Firewall Annoyed Me. So I Built ufWall

Ansari
Category : Development
Time to read : 5 mins
I built ufWall not because I had a grand vision, not because I spotted a gap in the open-source ecosystem, and definitely not because some product manager handed me a spec sheet. I built it because I was annoyed and bored to be honest.
First What Even Is a Firewall?
Think of your server as a building. It has dozens of doors some for web traffic, some for databases, some for remote access. A firewall is the security guard standing at the entrance deciding which doors are open, which are locked, and who’s allowed through which one.

On Linux, that security guard has a name: UFW short for Uncomplicated Firewall. It’s the tool that lets you say things like “allow web traffic on port 80” or “block everything except SSH” without having to write networking rules that look like alien code.
It ships with Ubuntu by default. It works well. And it is, genuinely, pretty uncomplicated, ok fine then whats wrong ?
The Setup: Arch, UFW, and a Brain That Refuses to Memorize Things
I use Arch, by the way. (I know. I’m sorry. We can’t help it.)
When you use Arch, you install things manually. You configure things manually. You break things manually and then fix them at 1AM while questioning your life choices also manually. Part of the deal is that you actually understand what’s running on your system, which means you end up reaching for ufw pretty often to lock things down.
UFW mostly lives up to that name. But here’s the thing every time I set up a fresh machine, I’d stare at the terminal and go completely blank.
# Is it this?
sudo ufw allow 8080/tcp
# Or this?
sudo ufw allow from 192.168.1.0/24 to any port 5432
# Wait, what rules do I even have right now?
sudo ufw status numbered
# And to delete one?
sudo ufw delete 3
None of these are hard. They’re just… forgettable.The kind of commands you only run often enough to be annoyed when you can’t remember them, but not often enough to commit to muscle memory. Every time I sat down to manage firewall rules, I’d have three browser tabs open, cross-referencing the man page like I was decoding ancient scripture.
I was tired of it and fuking bored at that time.
Enter 'Go' My Latest Learning Obsession
Around the same time, I was picking up Go. I have this thing where I learn languages by building something real. Tutorials and toy projects don’t stick with me, I need a problem I actually care about solving. Go had been on my radar for a while: statically compiled, fast, great standard library, and the tooling is honestly a pleasure.

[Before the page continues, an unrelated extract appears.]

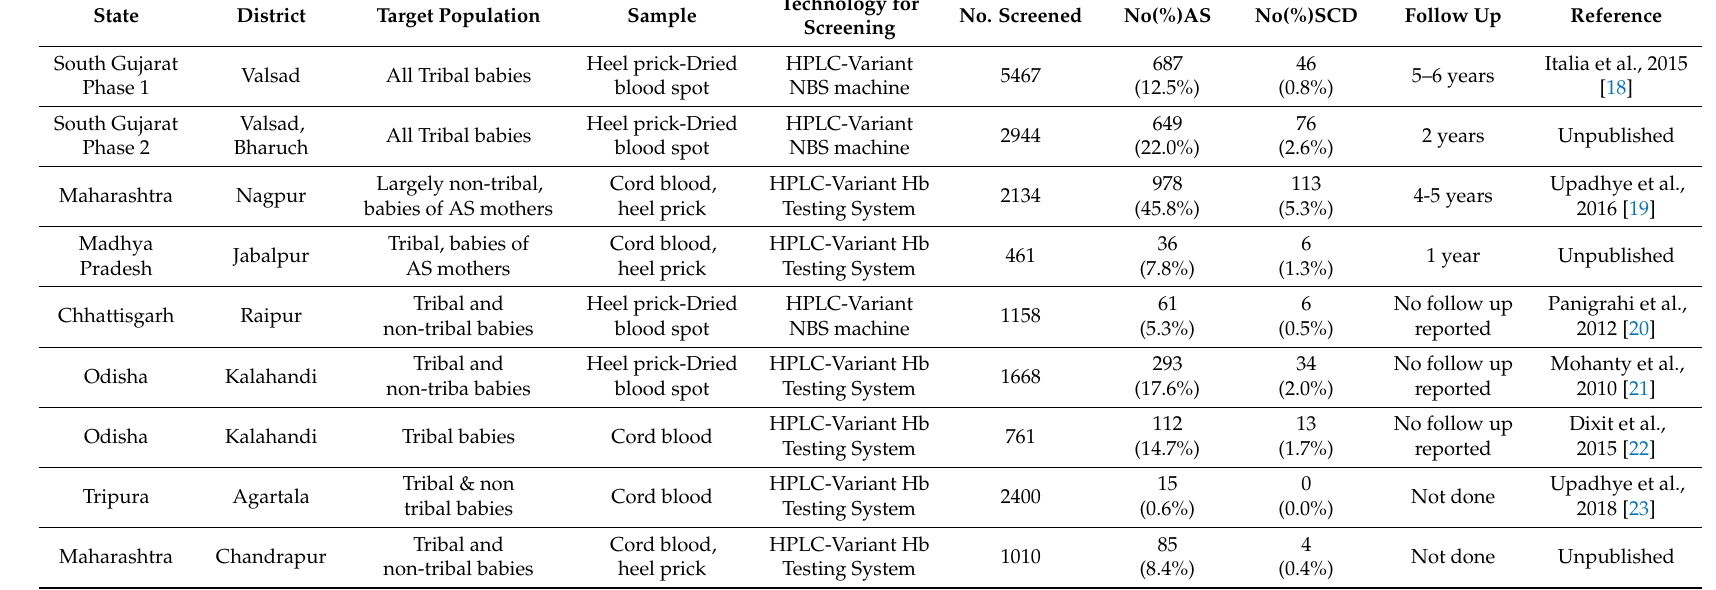
Table 1. Summary of newborn screening programs initiated in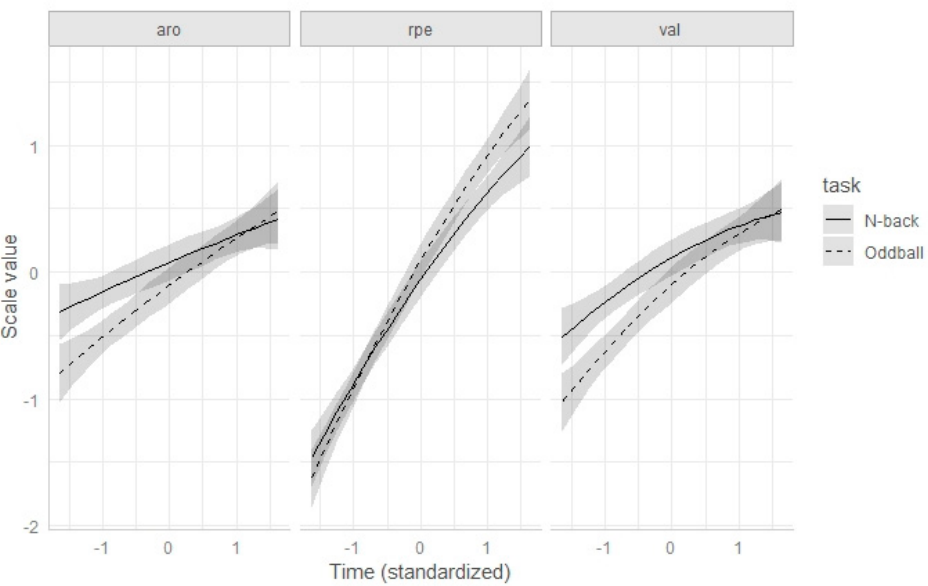
Figure A3. Predicted values from the best-fitting model for subjective scales (arousal, valence, and RPE) with no internal physical load covariates.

Clean, no ceremony, ships a single binary. I was sold on the philosophy. (But still i prefer C/C++ over anything)
So I had the language (Go), I had the annoyance (UFW), and I had the itch to build something. The only missing piece was the “what.”
Then middle of some random night, after asking claude again how to ufw delete rule by number I thought what if I just didn't have to do this at all?
The Idea: A TUI for UFW
If you’ve never used a TUI (Terminal User Interface), think of it like a GUI that lives inside your terminal. No browser, no Electron app eating 800MB of RAM — just your terminal window, rendered beautifully with keyboard navigation. Tools like htop, lazygit, and impala live in this world. Once you get used to them, going back to typing everything by hand feels like punishment.
I wanted that for UFW. Pull up a clean interface, see all my rules at a glance, add a new one, delete an old one without consulting a man page, without the stack of browser tabs, and without the mild existential dread of typing sudo ufw delete and hoping I got the rule number right. So thats how i ended up with ufWall
Was It Necessary?

I want to be honest here: UFW is already fine. Like, it works. It was designed to be uncomplicated. There are six UFW commands that cover 90% of real-world usage. If you use servers daily, you probably have these memorized and you probably don’t need ufWall.
But that’s not who I built it for.
I built it for the version of me that wants to learn new things in practical way. I built it because I was learning Go and I needed a real problem. ufWall was the perfect size not too small to be meaningless, not too large to finish. Just right for learning how Go handles system calls, how to structure a TUI application, and how to ship something that actually works on a real machine.
What’s Next
ufWall is a work in progress. There are lots of features i could add. If any of this sounds useful to you especially if you’re also an Linux user who love TUI and OSS check it out on GitHub: github.com/the-robin-hood/ufWall
Takeaway
The best side projects aren’t the ones you plan. They’re the ones that fall out of a specific, personal annoyance colliding with a skill you’re actively trying to develop. I was learning Go. I was annoyed at UFW. So i built ufWall.